16 Haziran 2022 - 11:25
GÜLSELİ KENARLI - Doğa Koruma Merkezi Yönetim Kurulu Başkanı Dr. Uğur Zeydanlı, yangınlar sonucu tahrip olmuş ormanlık alanların geri kazanılmasının sadece ağaç dikmekle olmayacağını, bütüncül bir yaklaşımla ekosistem onarımı yapılması gerektiğini söyledi.

AA muhabirine 17 Haziran Dünya Kuraklık ve Ormansızlıkla Mücadele Günü dolayısıyla açıklamalarda bulunan Zeydanlı, dünyanın ekosistem anlamında zarar gördüğünü belirtti.

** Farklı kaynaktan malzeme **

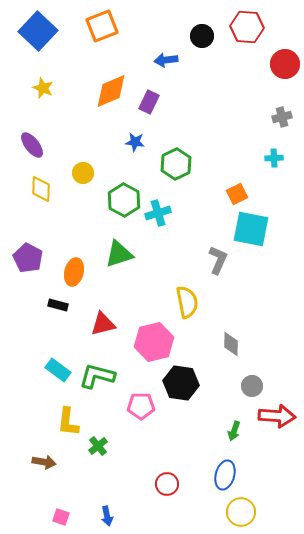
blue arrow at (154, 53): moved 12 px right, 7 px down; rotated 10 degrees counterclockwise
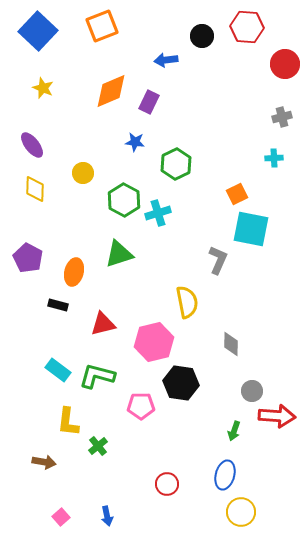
yellow diamond at (41, 189): moved 6 px left
gray circle at (252, 386): moved 5 px down
pink square at (61, 517): rotated 30 degrees clockwise
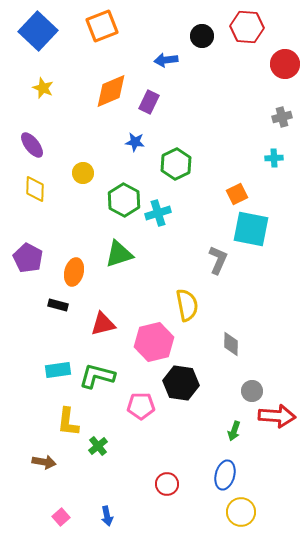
yellow semicircle at (187, 302): moved 3 px down
cyan rectangle at (58, 370): rotated 45 degrees counterclockwise
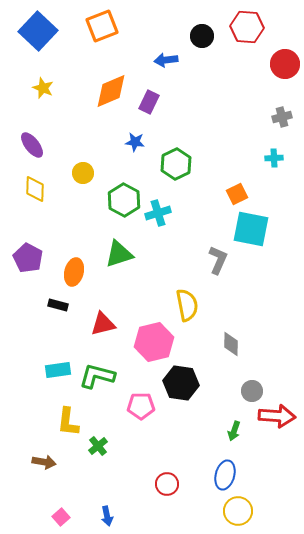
yellow circle at (241, 512): moved 3 px left, 1 px up
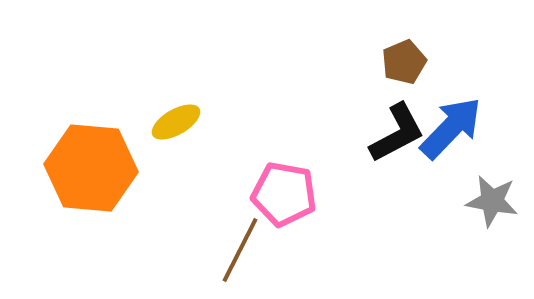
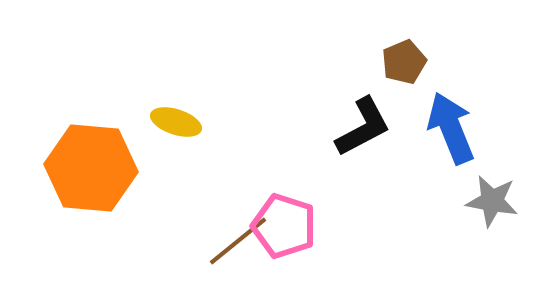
yellow ellipse: rotated 48 degrees clockwise
blue arrow: rotated 66 degrees counterclockwise
black L-shape: moved 34 px left, 6 px up
pink pentagon: moved 32 px down; rotated 8 degrees clockwise
brown line: moved 2 px left, 9 px up; rotated 24 degrees clockwise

Bundan önce bütün paradigmaların koruma üzerine olduğunu, şimdi ise hem korumak hem de bozulanı bir şekilde onarmak gerektiğini dile getiren Zeydanlı, "Yani biz gereğinden fazla doğayı bozduk, üzücü de olsa maalesef şu anda dünyanın içinde bulunduğu durum bu." dedi.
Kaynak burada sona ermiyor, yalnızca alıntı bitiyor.